--- Task input ---

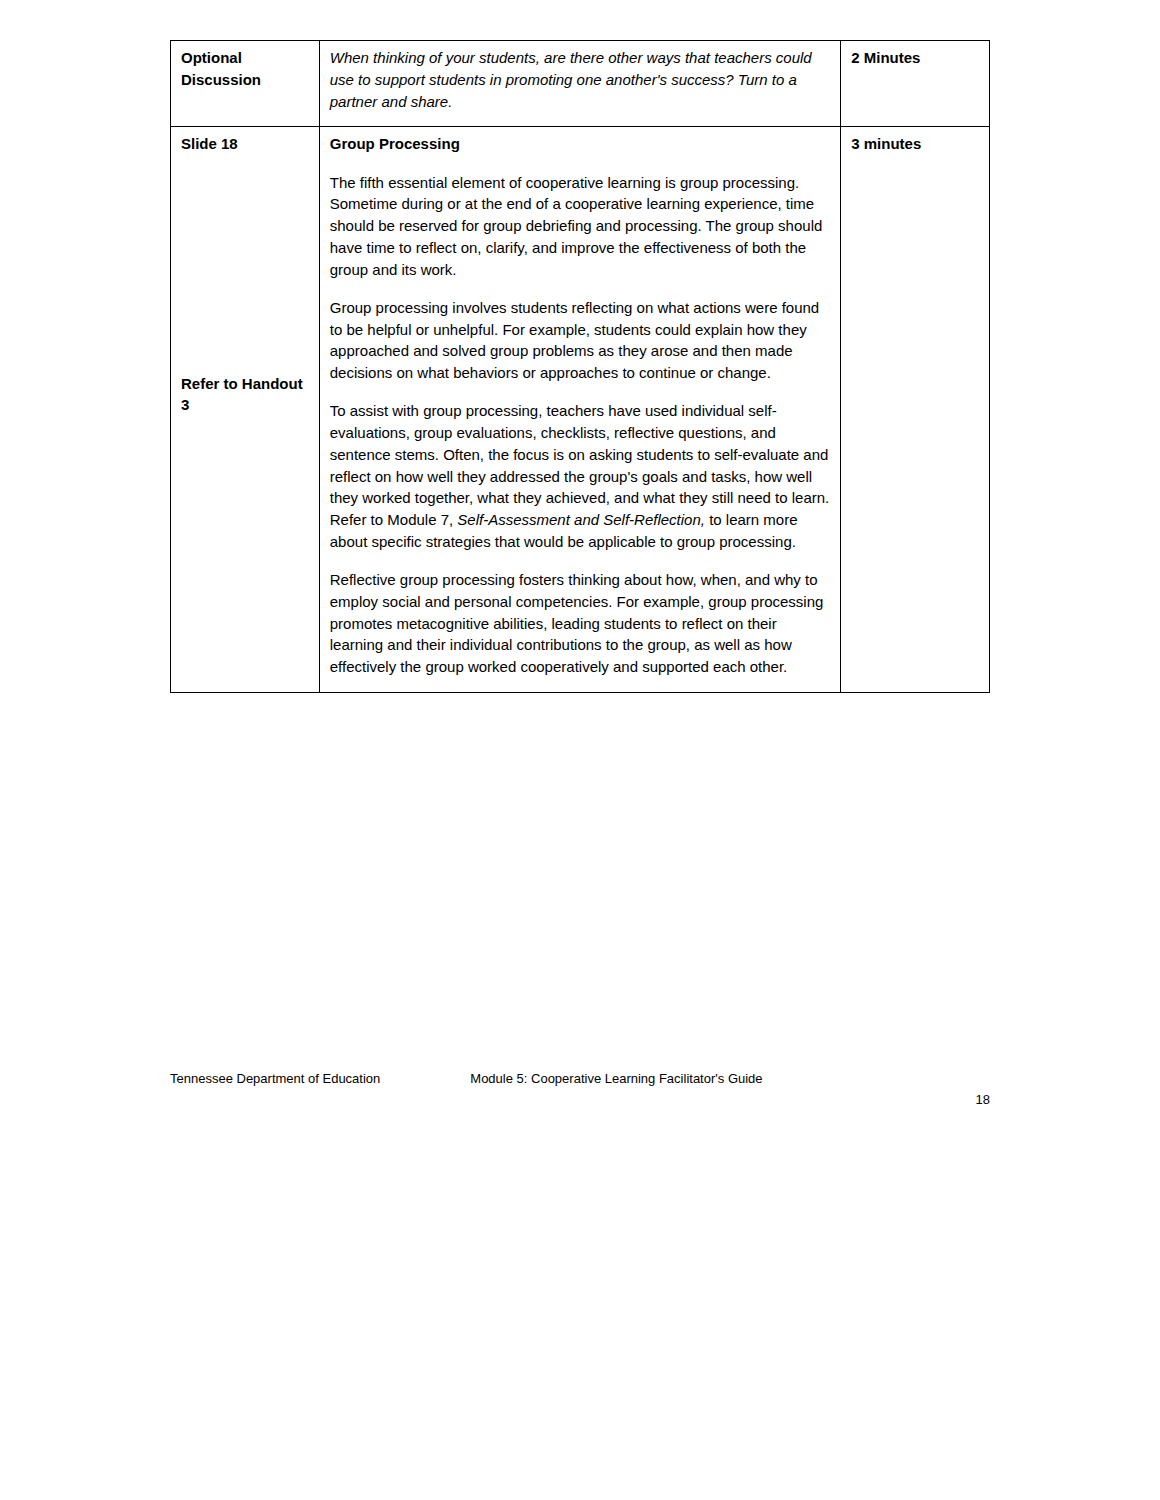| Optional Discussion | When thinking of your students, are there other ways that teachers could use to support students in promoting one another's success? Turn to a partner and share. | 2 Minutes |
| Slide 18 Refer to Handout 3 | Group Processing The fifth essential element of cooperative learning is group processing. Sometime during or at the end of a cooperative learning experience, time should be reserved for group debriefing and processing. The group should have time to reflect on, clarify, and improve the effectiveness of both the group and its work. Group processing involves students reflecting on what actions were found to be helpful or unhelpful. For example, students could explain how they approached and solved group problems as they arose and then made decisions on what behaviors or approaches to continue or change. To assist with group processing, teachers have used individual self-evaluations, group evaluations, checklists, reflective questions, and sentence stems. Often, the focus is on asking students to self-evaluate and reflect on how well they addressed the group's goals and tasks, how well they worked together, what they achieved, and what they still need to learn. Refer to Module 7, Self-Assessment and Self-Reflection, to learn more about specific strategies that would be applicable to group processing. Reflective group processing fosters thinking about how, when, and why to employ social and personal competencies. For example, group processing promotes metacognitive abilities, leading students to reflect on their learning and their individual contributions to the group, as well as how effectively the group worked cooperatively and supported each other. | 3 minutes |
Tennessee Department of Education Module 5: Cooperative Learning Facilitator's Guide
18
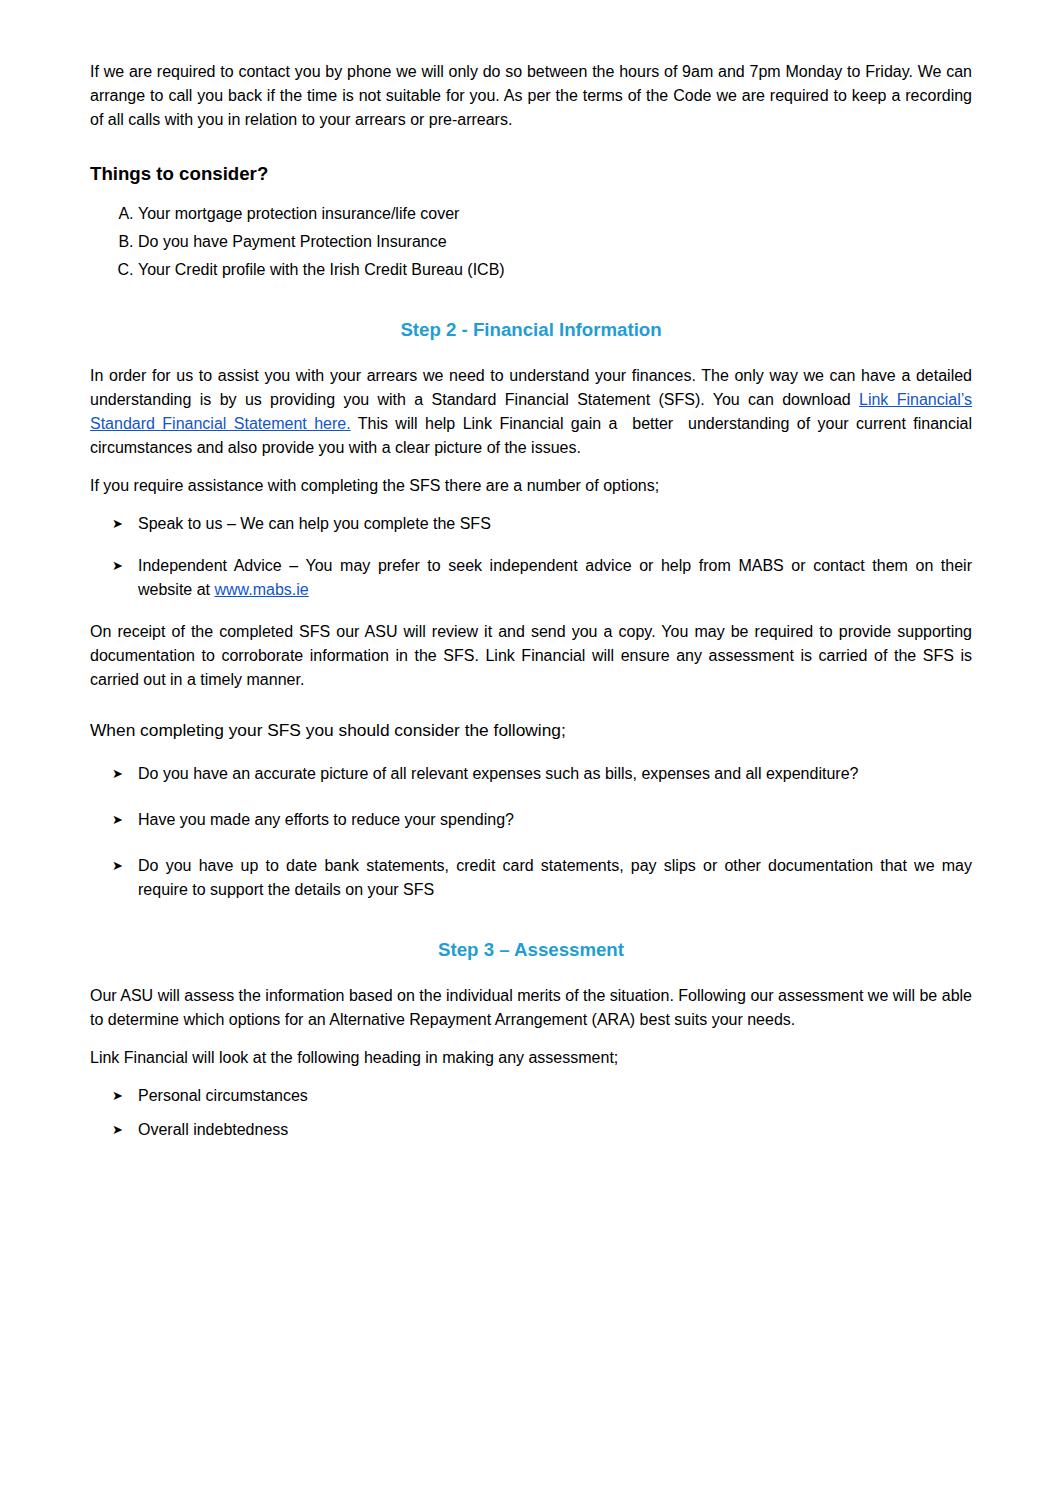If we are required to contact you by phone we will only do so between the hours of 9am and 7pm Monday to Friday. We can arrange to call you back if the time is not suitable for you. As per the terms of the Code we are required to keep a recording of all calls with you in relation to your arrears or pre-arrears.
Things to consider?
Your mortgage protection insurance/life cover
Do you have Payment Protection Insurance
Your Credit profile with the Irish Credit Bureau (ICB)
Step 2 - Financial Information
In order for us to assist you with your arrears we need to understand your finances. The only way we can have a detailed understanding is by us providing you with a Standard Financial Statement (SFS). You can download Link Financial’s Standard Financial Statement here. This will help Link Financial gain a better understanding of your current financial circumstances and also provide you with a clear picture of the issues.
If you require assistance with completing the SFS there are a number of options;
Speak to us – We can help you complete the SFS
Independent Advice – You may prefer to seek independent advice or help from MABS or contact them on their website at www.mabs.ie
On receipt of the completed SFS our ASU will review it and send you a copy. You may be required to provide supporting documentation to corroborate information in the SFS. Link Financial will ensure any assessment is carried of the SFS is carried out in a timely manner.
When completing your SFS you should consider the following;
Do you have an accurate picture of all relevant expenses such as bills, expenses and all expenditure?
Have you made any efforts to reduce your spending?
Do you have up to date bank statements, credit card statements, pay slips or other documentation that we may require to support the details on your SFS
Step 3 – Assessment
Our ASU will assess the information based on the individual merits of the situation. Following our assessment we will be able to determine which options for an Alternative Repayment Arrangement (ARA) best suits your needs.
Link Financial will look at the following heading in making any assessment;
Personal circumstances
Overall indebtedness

---

What to produce
Beginning at the line with "Link Financial will look" and ending at the last line of the entries, print every line exactly.

Response
Link Financial will look at the following heading in making any assessment;
Personal circumstances
Overall indebtedness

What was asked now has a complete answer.